§ **Exercise brief**: The required output is all lines below that contain the word "address".
+++ Record excerpts
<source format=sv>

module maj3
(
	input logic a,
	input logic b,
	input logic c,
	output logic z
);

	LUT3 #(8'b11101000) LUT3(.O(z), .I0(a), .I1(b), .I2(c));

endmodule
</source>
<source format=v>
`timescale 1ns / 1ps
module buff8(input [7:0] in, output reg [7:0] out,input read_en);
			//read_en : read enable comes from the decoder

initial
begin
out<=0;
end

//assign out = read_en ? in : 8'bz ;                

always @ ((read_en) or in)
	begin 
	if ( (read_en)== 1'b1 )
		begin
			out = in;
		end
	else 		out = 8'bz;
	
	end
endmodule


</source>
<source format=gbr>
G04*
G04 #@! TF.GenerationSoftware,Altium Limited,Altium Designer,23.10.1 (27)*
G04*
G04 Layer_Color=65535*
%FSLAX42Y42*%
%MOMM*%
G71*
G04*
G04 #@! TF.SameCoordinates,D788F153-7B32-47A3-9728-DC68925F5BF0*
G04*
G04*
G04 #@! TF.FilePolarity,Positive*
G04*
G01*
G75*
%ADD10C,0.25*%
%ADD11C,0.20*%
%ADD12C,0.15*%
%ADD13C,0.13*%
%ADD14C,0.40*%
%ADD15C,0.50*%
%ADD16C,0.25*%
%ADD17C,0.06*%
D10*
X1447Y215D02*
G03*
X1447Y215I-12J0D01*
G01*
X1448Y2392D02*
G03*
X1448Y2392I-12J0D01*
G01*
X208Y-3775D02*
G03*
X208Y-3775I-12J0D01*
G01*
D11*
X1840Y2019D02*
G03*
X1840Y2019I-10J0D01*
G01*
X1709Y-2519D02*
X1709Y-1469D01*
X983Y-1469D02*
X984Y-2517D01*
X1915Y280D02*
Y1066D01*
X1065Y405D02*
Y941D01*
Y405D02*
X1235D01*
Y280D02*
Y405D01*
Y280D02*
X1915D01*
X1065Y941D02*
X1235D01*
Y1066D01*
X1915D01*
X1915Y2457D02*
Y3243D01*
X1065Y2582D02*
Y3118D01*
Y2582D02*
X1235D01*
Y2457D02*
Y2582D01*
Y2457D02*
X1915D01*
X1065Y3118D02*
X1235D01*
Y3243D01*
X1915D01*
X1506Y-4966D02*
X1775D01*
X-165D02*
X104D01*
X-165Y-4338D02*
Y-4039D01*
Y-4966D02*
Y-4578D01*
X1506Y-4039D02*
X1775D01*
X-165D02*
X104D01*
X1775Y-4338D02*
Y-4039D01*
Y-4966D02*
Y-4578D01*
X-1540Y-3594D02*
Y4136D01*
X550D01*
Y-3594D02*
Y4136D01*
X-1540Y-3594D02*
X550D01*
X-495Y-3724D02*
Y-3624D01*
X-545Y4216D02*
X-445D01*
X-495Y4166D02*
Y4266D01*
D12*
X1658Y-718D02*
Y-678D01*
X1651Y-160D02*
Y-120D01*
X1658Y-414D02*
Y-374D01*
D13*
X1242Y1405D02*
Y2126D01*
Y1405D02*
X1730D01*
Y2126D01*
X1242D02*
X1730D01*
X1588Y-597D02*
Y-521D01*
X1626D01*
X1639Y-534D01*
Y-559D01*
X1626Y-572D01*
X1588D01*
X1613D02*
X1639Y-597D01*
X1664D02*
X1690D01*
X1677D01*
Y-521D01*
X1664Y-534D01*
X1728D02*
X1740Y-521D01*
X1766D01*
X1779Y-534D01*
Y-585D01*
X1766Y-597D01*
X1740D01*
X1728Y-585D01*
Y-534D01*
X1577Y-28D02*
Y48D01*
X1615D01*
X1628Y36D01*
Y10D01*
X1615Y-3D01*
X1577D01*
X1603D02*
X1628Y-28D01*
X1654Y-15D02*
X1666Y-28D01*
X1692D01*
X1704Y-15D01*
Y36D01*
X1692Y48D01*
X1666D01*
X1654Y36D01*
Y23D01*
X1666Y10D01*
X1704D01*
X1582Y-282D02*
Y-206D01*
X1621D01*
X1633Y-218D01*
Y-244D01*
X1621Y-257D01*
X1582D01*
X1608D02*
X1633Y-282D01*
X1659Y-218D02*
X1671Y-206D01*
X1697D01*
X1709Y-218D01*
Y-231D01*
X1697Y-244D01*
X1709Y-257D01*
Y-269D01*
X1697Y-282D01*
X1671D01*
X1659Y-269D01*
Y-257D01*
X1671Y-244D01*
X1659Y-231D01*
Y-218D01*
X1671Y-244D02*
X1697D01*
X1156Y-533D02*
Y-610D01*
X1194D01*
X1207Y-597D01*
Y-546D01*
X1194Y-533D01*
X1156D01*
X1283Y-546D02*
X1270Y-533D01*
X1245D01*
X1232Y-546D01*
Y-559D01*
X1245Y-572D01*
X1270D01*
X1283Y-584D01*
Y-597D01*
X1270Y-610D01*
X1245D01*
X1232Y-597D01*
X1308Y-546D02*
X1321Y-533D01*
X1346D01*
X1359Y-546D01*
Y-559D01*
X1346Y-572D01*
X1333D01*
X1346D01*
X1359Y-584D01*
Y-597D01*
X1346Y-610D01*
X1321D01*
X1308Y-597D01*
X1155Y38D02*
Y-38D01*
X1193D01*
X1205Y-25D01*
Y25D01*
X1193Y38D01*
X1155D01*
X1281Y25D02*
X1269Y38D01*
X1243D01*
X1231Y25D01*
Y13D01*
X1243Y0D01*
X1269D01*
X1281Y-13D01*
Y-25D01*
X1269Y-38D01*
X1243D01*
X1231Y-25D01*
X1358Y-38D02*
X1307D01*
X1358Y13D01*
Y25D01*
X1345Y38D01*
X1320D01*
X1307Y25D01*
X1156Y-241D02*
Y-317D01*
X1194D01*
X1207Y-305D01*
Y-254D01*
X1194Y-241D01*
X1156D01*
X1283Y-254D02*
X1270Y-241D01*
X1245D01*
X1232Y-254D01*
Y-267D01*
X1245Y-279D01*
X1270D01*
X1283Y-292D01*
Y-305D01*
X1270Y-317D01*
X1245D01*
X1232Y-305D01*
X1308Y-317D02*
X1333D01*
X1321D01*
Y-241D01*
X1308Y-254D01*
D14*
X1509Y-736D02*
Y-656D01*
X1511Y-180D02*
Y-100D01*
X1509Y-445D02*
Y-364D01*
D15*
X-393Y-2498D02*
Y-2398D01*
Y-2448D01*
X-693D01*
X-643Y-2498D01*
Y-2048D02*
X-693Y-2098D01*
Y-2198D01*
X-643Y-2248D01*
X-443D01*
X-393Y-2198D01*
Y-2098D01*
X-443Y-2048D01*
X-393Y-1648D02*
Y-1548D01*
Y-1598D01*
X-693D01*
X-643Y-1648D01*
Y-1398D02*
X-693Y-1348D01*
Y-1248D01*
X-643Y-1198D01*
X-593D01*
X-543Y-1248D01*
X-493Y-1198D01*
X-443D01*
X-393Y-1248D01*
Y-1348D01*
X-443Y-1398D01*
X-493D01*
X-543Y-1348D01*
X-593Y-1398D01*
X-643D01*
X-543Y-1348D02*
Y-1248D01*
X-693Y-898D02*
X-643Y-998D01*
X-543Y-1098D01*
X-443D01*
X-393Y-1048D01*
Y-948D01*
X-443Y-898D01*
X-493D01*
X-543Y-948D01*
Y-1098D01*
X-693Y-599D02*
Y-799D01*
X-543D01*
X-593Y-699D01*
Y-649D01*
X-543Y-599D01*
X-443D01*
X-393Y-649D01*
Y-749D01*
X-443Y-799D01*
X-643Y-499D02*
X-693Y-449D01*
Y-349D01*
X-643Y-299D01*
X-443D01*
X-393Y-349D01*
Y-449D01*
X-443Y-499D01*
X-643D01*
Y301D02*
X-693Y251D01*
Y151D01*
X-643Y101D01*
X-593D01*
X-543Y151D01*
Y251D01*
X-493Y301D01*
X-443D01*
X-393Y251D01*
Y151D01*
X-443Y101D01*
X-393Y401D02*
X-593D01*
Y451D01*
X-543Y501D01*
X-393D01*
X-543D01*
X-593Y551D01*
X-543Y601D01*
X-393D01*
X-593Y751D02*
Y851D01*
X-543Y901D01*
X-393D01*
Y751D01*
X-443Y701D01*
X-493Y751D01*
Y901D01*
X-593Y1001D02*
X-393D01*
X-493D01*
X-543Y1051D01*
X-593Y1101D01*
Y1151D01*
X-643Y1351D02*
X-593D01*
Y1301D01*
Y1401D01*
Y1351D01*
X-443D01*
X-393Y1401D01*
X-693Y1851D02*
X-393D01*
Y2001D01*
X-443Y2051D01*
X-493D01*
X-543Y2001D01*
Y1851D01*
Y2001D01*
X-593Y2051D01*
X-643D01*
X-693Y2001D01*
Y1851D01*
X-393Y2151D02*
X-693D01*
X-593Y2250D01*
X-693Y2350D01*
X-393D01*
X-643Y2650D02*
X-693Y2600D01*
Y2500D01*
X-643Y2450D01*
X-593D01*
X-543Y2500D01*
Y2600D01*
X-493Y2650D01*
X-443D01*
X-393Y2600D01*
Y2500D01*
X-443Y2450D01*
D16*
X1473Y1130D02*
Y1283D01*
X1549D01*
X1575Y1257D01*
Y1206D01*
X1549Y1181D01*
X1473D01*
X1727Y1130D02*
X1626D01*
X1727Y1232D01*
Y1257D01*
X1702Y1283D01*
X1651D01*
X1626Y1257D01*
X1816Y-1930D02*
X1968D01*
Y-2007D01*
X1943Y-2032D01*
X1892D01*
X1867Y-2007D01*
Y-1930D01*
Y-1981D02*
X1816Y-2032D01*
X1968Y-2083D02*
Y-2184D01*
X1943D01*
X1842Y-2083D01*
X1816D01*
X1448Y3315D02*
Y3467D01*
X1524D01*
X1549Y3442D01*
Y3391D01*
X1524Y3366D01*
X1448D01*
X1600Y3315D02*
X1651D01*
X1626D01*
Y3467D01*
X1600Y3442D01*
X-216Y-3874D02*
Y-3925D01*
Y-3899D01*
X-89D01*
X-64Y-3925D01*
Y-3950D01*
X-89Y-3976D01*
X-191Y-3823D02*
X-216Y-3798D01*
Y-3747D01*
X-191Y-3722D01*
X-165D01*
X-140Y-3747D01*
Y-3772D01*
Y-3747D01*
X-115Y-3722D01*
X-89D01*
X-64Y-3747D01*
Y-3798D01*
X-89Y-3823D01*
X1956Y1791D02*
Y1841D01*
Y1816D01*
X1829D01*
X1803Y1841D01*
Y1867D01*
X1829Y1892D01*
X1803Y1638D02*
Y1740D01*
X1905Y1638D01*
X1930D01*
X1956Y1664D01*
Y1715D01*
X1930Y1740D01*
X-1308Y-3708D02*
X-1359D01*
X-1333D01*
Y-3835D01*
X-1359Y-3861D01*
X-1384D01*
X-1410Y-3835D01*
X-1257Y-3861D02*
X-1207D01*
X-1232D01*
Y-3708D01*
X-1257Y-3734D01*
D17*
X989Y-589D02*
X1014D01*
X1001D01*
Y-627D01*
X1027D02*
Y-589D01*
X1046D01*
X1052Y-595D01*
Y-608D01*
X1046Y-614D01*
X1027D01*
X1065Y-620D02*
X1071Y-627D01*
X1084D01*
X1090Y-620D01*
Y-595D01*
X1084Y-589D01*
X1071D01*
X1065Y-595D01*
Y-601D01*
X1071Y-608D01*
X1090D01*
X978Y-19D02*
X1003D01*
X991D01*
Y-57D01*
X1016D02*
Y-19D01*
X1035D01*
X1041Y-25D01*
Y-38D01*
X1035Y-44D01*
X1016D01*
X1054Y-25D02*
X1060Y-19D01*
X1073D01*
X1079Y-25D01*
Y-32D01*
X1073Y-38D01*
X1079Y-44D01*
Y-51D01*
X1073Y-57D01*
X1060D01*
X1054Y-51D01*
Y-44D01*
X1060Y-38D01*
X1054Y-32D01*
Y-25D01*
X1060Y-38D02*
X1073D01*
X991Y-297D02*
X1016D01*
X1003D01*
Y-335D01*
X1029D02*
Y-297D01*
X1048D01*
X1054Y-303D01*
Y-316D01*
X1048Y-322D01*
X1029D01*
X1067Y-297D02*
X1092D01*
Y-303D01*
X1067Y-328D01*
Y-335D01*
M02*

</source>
++++++
+++ Record excerpts
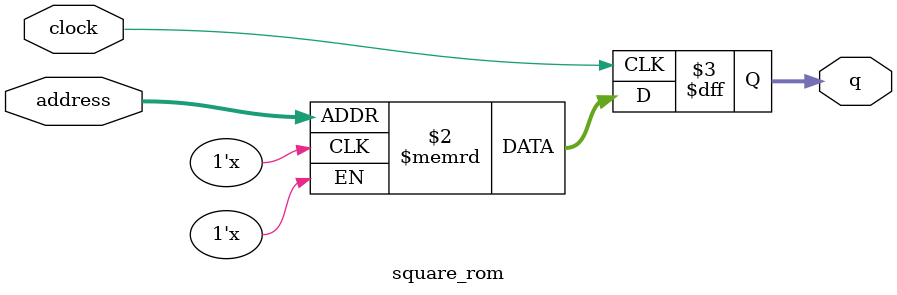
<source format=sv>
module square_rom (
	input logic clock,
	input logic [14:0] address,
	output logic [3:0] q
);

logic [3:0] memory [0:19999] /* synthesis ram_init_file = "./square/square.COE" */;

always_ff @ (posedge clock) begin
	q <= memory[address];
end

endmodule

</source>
++++++
+++ Record excerpts
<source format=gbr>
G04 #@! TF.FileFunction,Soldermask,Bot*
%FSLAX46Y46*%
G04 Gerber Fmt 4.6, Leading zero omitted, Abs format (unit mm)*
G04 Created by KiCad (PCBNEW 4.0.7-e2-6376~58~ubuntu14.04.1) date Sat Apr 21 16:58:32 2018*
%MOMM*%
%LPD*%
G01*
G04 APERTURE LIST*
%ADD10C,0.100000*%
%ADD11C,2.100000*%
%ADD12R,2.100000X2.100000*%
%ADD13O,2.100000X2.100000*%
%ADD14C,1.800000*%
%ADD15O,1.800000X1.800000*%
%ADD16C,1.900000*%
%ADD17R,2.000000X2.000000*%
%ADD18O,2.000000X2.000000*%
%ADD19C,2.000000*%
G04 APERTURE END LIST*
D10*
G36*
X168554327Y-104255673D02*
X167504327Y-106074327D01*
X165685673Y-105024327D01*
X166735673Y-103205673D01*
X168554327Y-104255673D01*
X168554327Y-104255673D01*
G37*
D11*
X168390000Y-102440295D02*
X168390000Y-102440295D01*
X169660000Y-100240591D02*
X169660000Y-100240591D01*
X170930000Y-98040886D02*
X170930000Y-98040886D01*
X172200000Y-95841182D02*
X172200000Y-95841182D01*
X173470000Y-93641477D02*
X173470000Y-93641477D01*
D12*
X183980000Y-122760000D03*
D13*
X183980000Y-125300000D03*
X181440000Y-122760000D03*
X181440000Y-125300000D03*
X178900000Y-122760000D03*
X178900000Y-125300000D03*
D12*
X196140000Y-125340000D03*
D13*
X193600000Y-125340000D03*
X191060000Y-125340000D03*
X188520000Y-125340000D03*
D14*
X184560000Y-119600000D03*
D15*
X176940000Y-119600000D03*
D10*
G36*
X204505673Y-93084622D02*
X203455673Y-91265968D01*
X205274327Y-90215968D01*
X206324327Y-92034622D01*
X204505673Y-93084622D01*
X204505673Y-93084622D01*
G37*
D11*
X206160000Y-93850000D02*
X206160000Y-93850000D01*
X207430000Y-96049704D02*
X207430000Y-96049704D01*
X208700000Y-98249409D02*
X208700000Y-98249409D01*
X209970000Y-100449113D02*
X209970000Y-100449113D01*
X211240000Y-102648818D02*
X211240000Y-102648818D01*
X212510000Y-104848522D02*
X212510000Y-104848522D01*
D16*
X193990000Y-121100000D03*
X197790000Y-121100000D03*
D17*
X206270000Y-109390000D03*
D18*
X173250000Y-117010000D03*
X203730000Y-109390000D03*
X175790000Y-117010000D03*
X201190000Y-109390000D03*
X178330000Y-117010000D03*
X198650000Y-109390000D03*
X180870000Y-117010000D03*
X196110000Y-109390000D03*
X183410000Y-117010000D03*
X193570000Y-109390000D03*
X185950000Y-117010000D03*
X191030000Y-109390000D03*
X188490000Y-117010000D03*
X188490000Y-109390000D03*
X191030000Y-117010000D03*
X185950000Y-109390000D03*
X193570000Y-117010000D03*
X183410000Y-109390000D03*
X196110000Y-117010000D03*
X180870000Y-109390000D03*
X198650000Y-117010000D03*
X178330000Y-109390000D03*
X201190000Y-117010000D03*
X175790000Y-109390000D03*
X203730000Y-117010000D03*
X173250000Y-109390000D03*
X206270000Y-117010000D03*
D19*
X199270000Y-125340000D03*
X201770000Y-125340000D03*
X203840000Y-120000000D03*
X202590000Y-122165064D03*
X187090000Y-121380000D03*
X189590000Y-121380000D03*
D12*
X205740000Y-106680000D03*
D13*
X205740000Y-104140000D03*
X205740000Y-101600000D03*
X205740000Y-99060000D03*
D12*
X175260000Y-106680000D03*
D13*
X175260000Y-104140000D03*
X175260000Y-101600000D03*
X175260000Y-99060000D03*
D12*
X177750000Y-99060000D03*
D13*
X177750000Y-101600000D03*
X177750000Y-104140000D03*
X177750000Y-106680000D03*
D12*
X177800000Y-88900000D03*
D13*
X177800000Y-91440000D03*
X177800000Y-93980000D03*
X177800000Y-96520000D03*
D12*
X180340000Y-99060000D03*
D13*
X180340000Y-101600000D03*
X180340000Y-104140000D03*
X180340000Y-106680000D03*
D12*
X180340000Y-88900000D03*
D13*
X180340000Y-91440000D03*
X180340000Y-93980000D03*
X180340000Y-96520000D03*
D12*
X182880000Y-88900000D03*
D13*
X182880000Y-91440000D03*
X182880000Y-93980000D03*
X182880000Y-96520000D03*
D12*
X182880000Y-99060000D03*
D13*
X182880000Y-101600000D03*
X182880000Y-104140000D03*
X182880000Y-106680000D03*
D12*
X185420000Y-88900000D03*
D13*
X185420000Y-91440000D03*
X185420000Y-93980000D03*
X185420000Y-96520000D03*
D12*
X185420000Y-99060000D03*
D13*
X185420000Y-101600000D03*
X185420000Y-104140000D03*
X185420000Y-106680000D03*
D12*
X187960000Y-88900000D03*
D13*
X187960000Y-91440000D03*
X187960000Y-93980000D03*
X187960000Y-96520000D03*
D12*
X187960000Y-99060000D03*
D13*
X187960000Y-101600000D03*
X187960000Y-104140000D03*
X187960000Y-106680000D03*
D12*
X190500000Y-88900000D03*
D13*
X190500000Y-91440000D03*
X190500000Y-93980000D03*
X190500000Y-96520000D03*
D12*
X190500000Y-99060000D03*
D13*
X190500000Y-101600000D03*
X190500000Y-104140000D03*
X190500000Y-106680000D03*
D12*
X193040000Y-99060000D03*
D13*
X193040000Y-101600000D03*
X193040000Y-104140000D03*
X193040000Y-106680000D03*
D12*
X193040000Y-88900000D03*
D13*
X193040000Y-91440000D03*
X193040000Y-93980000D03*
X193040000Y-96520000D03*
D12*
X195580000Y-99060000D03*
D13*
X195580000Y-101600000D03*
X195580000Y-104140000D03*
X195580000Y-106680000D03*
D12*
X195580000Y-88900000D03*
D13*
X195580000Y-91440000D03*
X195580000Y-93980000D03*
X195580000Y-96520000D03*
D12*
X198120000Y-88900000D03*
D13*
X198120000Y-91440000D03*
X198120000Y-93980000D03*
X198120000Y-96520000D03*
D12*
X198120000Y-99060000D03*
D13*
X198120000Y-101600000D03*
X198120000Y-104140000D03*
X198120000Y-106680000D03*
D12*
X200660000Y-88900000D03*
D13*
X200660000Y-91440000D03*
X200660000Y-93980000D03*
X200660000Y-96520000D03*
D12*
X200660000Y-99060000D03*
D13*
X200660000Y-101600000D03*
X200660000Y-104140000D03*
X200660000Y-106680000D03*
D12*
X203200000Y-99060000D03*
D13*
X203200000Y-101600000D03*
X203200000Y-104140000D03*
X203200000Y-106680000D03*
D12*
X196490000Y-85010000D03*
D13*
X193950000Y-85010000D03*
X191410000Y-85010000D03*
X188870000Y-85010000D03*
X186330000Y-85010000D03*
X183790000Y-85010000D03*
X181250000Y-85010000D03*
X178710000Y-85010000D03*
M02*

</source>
++++++
§ **Task solution**:
	input logic [14:0] address,
	q <= memory[address];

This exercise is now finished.